> _To-do item_:
Reproduce all lines of the listing below in which the word "waarin" occurs.

╭─ Entries shown

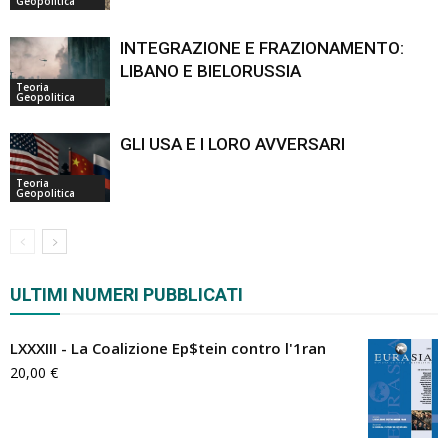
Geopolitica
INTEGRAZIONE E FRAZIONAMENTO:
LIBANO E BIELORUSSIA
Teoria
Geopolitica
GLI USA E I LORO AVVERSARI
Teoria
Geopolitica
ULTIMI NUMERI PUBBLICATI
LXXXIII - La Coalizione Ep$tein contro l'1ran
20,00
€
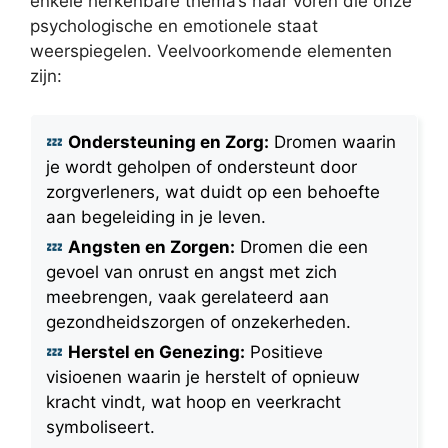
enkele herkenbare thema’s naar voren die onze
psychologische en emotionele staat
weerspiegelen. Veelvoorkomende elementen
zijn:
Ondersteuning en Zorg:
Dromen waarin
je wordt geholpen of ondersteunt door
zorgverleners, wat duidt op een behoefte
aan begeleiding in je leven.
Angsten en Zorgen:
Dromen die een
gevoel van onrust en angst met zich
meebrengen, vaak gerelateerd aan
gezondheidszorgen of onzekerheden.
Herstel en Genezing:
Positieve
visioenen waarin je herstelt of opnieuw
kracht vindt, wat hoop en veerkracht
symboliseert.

╰─

> _Result_:
Dromen waarin
visioenen waarin je herstelt of opnieuw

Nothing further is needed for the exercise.